Literature DB >> 12192086

Inactivation of CMP-N-acetylneuraminic acid hydroxylase occurred prior to brain expansion during human evolution.

Hsun-Hua Chou1, Toshiyuki Hayakawa, Sandra Diaz, Matthias Krings, Etty Indriati, Meave Leakey, Svante Paabo, Yoko Satta, Naoyuki Takahata, Ajit Varki.   

Abstract

Humans are genetically deficient in the common mammalian sialic acid N-glycolylneuraminic acid (Neu5Gc) because of an Alu-mediated inactivating mutation of the gene encoding the enzyme CMP-N-acetylneuraminic acid (CMP-Neu5Ac) hydroxylase (CMAH). This mutation occurred after our last common ancestor with bonobos and chimpanzees, and before the origin of present-day humans. Here, we take multiple approaches to estimate the timing of this mutation in relationship to human evolutionary history. First, we have developed a method to extract and identify sialic acids from bones and bony fossils. Two Neanderthal fossils studied had clearly detectable Neu5Ac but no Neu5Gc, indicating that the CMAH mutation predated the common ancestor of humans and the Neanderthal, approximately 0.5-0.6 million years ago (mya).
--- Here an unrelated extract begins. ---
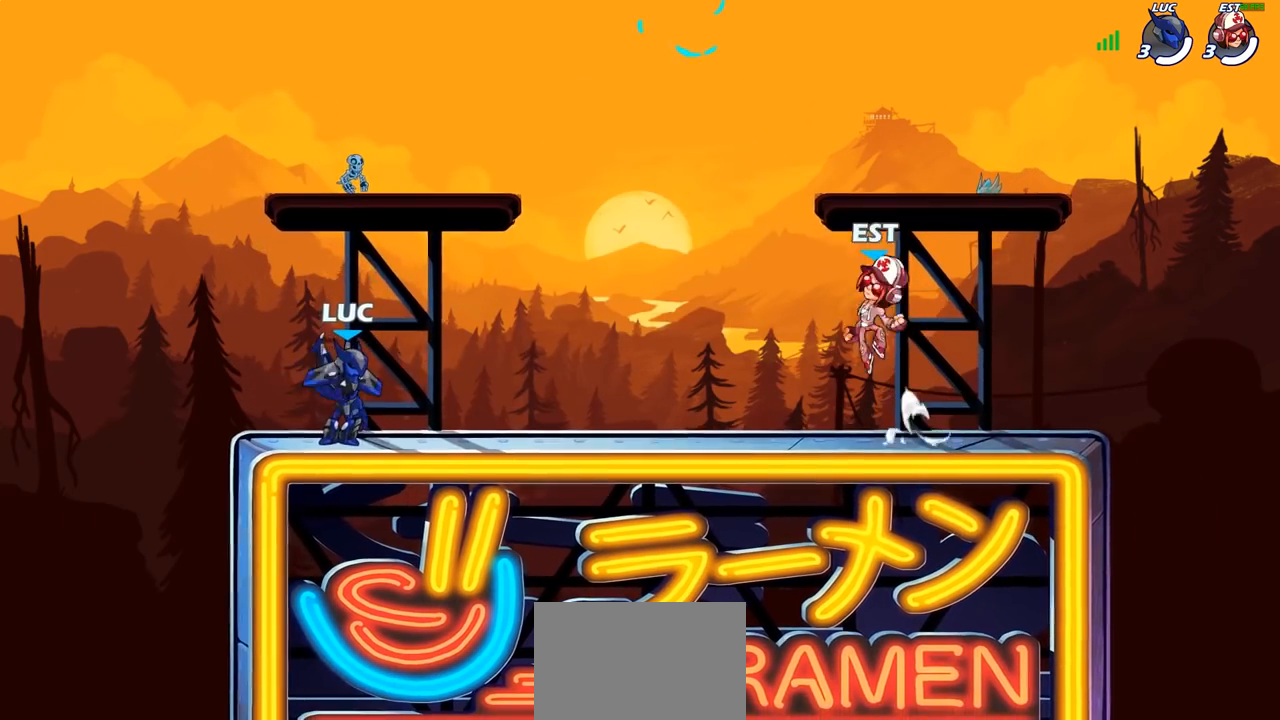
{"buttons": [], "left_stick": "center", "right_stick": "center", "events": []}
Second, we date the insertion event of the inactivating human-specific sahAluY element that replaced the ancestral AluSq element found adjacent to exon 6 of the CMAH gene in the chimpanzee genome. Assuming Alu source genes based on a phylogenetic tree of human-specific Alu elements, we estimate the sahAluY insertion time at approximately 2.7 mya. Third, we apply molecular clock analysis to chimpanzee and other great ape CMAH genes and the corresponding human pseudogene to estimate an inactivation time of approximately 2.8 mya. Taken together, these studies indicate that the CMAH gene was inactivated shortly before the time when brain expansion began in humankind's ancestry, approximately 2.1-2.2 mya. In this regard, it is of interest that although Neu5Gc is the major sialic acid in most organs of the chimpanzee, its expression is selectively down-regulated in the brain, for as yet unknown reasons.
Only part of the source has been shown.